Convicted murderer on the lam for the 3rd time found in Nova Scotia

A convicted murderer who went missing in August from a halfway house in Moncton, N.B., was located in Nova Scotia on Friday afternoon.

Jack Woods was found around 2 p.m. local time by RCMP at a home in the Tantallon area west of Halifax, RCMP Staff-Sgt. Matco Sirotic said.

It was the third time Woods had fled and been caught since he was convicted in 1996 of murder and manslaughter.

Sirotic said officers had been checking addresses in the area based on information provided by RCMP in New Brunswick last week. They checked one of those locations again Friday and found Woods.

"He was apprehended, taken into custody, and he was very co-operative throughout," Sirotic said.

Woods, 66, failed to return to a halfway house Aug. 22 while on a 72-hour unescorted temporary absence from the minimum-security unit at Dorchester Penitentiary, about 42 kilometres southeast of Moncton.

The Correctional Service of Canada (CSC) said in a news release that Woods will be processed and returned to federal custody. Darrell Blacquiere, the deputy warden of Dorchester's minimum-security unit, said he expects Woods will be returned to the prison.

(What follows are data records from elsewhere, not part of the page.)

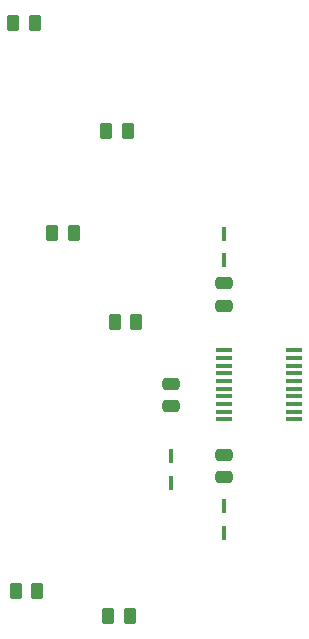
<source format=gbr>
%TF.GenerationSoftware,KiCad,Pcbnew,9.0.0*%
%TF.CreationDate,2025-05-26T21:52:58-04:00*%
%TF.ProjectId,Custom Inverter PCB,43757374-6f6d-4204-996e-766572746572,2*%
%TF.SameCoordinates,Original*%
%TF.FileFunction,Paste,Bot*%
%TF.FilePolarity,Positive*%
%FSLAX46Y46*%
G04 Gerber Fmt 4.6, Leading zero omitted, Abs format (unit mm)*
G04 Created by KiCad (PCBNEW 9.0.0) date 2025-05-26 21:52:58*
%MOMM*%
%LPD*%
G01*
G04 APERTURE LIST*
G04 Aperture macros list*
%AMRoundRect*
0 Rectangle with rounded corners*
0 $1 Rounding radius*
0 $2 $3 $4 $5 $6 $7 $8 $9 X,Y pos of 4 corners*
0 Add a 4 corners polygon primitive as box body*
4,1,4,$2,$3,$4,$5,$6,$7,$8,$9,$2,$3,0*
0 Add four circle primitives for the rounded corners*
1,1,$1+$1,$2,$3*
1,1,$1+$1,$4,$5*
1,1,$1+$1,$6,$7*
1,1,$1+$1,$8,$9*
0 Add four rect primitives between the rounded corners*
20,1,$1+$1,$2,$3,$4,$5,0*
20,1,$1+$1,$4,$5,$6,$7,0*
20,1,$1+$1,$6,$7,$8,$9,0*
20,1,$1+$1,$8,$9,$2,$3,0*%
G04 Aperture macros list end*
%ADD10RoundRect,0.250000X-0.262500X-0.450000X0.262500X-0.450000X0.262500X0.450000X-0.262500X0.450000X0*%
%ADD11R,0.457200X1.168400*%
%ADD12RoundRect,0.250000X0.475000X-0.250000X0.475000X0.250000X-0.475000X0.250000X-0.475000X-0.250000X0*%
%ADD13RoundRect,0.250000X-0.475000X0.250000X-0.475000X-0.250000X0.475000X-0.250000X0.475000X0.250000X0*%
%ADD14RoundRect,0.250000X0.262500X0.450000X-0.262500X0.450000X-0.262500X-0.450000X0.262500X-0.450000X0*%
%ADD15R,1.409700X0.355600*%
G04 APERTURE END LIST*
D10*
%TO.C,R6*%
X118208000Y-33512000D03*
X120033000Y-33512000D03*
%TD*%
D11*
%TO.C,CR2*%
X131530000Y-70182400D03*
X131530000Y-72443000D03*
%TD*%
D12*
%TO.C,C5*%
X136030000Y-71943000D03*
X136030000Y-70043000D03*
%TD*%
D13*
%TO.C,C3*%
X136030000Y-55543000D03*
X136030000Y-57443000D03*
%TD*%
D14*
%TO.C,R1*%
X120243600Y-81568600D03*
X118418600Y-81568600D03*
%TD*%
D15*
%TO.C,U1*%
X141935500Y-61193070D03*
X141935500Y-61843056D03*
X141935500Y-62493042D03*
X141935500Y-63143028D03*
X141935500Y-63793014D03*
X141935500Y-64443000D03*
X141935500Y-65092986D03*
X141935500Y-65742972D03*
X141935500Y-66392958D03*
X141935500Y-67042944D03*
X136030000Y-67042944D03*
X136030000Y-66392958D03*
X136030000Y-65742972D03*
X136030000Y-65092986D03*
X136030000Y-64443000D03*
X136030000Y-63793014D03*
X136030000Y-63143028D03*
X136030000Y-62493042D03*
X136030000Y-61843056D03*
X136030000Y-61193070D03*
%TD*%
D14*
%TO.C,R2*%
X128068600Y-83656100D03*
X126243600Y-83656100D03*
%TD*%
D10*
%TO.C,R3*%
X121515500Y-51308000D03*
X123340500Y-51308000D03*
%TD*%
D12*
%TO.C,C4*%
X131530000Y-65943000D03*
X131530000Y-64043000D03*
%TD*%
D14*
%TO.C,R4*%
X128625000Y-58808000D03*
X126800000Y-58808000D03*
%TD*%
D11*
%TO.C,CR1*%
X136075000Y-53593600D03*
X136075000Y-51333000D03*
%TD*%
%TO.C,CR3*%
X136030000Y-74421800D03*
X136030000Y-76682400D03*
%TD*%
D14*
%TO.C,R7*%
X127912500Y-42672000D03*
X126087500Y-42672000D03*
%TD*%
M02*

</source>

The CSC said it is investigating what happened.

Fled before

Woods is serving an indeterminate sentence for second-degree murder and manslaughter.

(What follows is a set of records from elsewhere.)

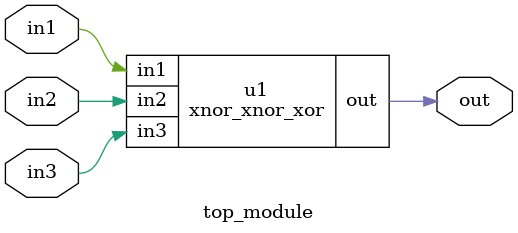
<source format=sv>
module xnor_xnor_xor(
  input in1,
  input in2,
  input in3,
  output out
);

  wire xnor_out;
  assign xnor_out = ~(in1 ^ in2);

  xor xor_gate(
    .a(xnor_out),
    .b(in3),
    .out(out)
  );

endmodule
module top_module (
  input in1,
  input in2,
  input in3,
  output out
);
  
  xnor_xnor_xor u1 (
    .in1(in1),
    .in2(in2),
    .in3(in3),
    .out(out)
  );
  
endmodule

</source>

He and an accomplice killed two people between July and November 1993. The bodies of David Rosamond and Harvey Bernard were found buried in shallow graves in Alberta, The Canadian Press reported.

In one death, Woods claimed to have accidentally shot the victim, while the co-accused shot the person a second time. In the second case, Woods hit the victim with a stick, causing that person's death.

In May, the parole board granted Woods two 72-hour unescorted leaves from the prison for "administrative purposes" and a 60-day work release for personal development.

Correctional Service Canada
Correctional Service Canada

A parole board decision states Woods indicated the two leaves would be used to become familiar with halfway house routines, open a bank account, obtain a bus pass and learn bus routes.

During the 60-day leave, he was expected to prove he can function in the community and balance a work schedule while following "society's expectations," leading to day parole and then full parole.

In 2008, the decision says, Woods was granted day parole and demonstrated appropriate conduct until absconding in 2010. He was unlawfully at large for about five months before he was arrested. Woods told the board he fled after he was denied a request to move to another province so he could help his son.

He was granted day parole again in 2012. Eight months later, he was again unlawfully at large. He turned himself in after two months. Woods indicated he feared for his safety after incurring a debt.